- _Text extract_:
· · · · · · ·

# Lekka Vape Mail



## johan (9/4/14)

4 Parcels - still waiting for the big box to arrive

Reactions: Like 3 | Winner 1


----------



## Riaz (9/4/14)

wow @johan 

that is indeed an awesome vape mail!!!

whats in all the plastic containers? drill bits?


----------



## johan (9/4/14)

Riaz said:


> wow @johan
> 
> that is indeed an awesome vape mail!!!
> 
> whats in all the plastic containers? drill bits?



No its M7 x 0.5mm pitch taps for 510 connector threading


----------



## ET (9/4/14)

holy crumpets, you got taps. well done

Reactions: Like 1


----------



## Gazzacpt (9/4/14)

That's awesome vape mail @johan now i need to plot to relieve you of one of those taps........ ??


----------



## johan (9/4/14)

Gazzacpt said:


> That's awesome vape mail @johan now i need to plot to relieve you of one of those taps........ ??



I had to take 10 (m.o.q) - will look up the cost later and let you know


----------



## Gazzacpt (9/4/14)

johan said:


> I had to take 10 (m.o.q) - will look up the cost later and let you know


You rock dude been looking for one of those for a while now.


----------



## TylerD (9/4/14)

johan said:


> I had to take 10 (m.o.q) - will look up the cost later and let you know


Sure you will be able to sell those easily @johan . I'l take one.

Reactions: Agree 1


----------



## Silver (9/4/14)

Lovely vape mail @johan !

Lol - I recall a few months back - when you guys were talking about hunting down this tap - and I asked very ignorantly, what the heck are you talking about. So you found it Johan. May you be tapping your way to vaping thread Nirvana!

Reactions: Like 1


----------



## Dr Evil (9/4/14)

johan said:


> No its M7 x 0.5mm pitch taps for 510 connector threading



What exactly do you do with those @johan

Sent from my S4 LTE using my finger


----------



## johan (9/4/14)

@Dr Evil you can use it to tap 510 connectors into stands, 510 holders and re-thread worn out 510 connectors on mods etc.

Reactions: Like 1


----------



## Dr Evil (9/4/14)

· · · · · · ·

- _Collected material_:
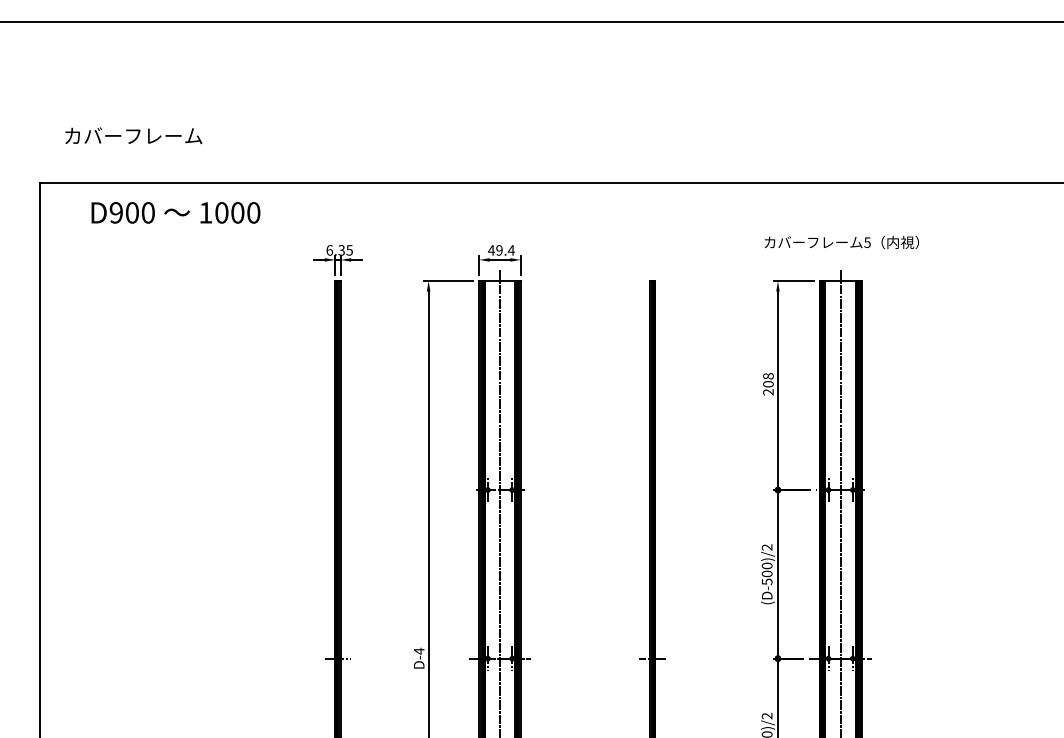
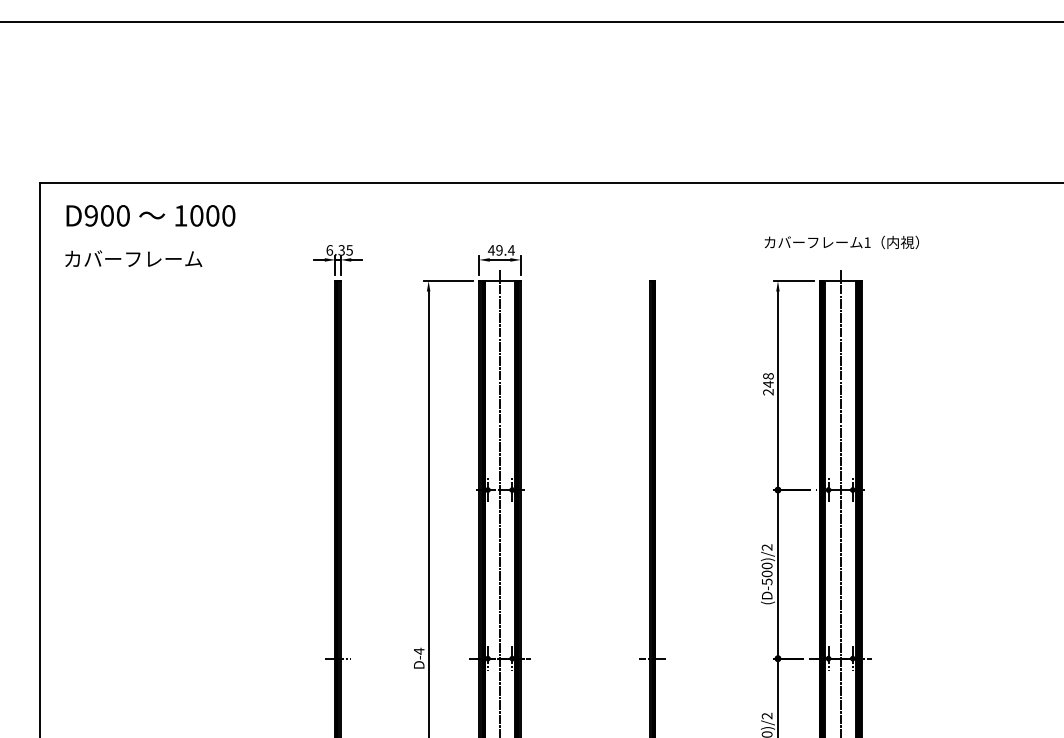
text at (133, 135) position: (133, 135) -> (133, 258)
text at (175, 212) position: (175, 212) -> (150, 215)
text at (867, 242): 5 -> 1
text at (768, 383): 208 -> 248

· · · · · · ·

- _What is asked_:
[A] In the vape mail forum thread, what size and pitch are the taps that johan received?
[B] Write the next part of the vape mail forum thread, picking up from its final line.

- _Outputs in order_:
[A] M7 x 0.5mm pitch.

[B]
johan said:


> @Dr Evil you can use it to tap 510 connectors into stands, 510 holders and re-thread worn out 510 connectors on mods etc.


Interesting, thanks for the explanation @johan

Sent from my S4 LTE using my finger

Reactions: Like 1


----------



## Andre (9/4/14)

Sounds useful, now I want one, please. BTW, great vape mail.


----------



## devdev (9/4/14)

OOoooooooh, another thing I want and may likely never ever need!

If there is one spare @johan I will take a tap off your hands. Never actually used one though, so may need assistance from the forum


----------



## ET (9/4/14)

yup price dependant i might want/need one also 

oooh just remembered, which of the three types of tap are those?


----------



## johan (10/4/14)

denizenx said:


> yup price dependant i might want/need one also
> 
> oooh just remembered, which of the three types of tap are those?



Apologies but I'm dumbstruct by your question, please elaborate for my poor understanding?


----------



## Gazzacpt (10/4/14)

These are M7 x 0.5 for 510. Ego threads are M12

Sent from my GT-I9190 using Tapatalk


----------



## ET (10/4/14)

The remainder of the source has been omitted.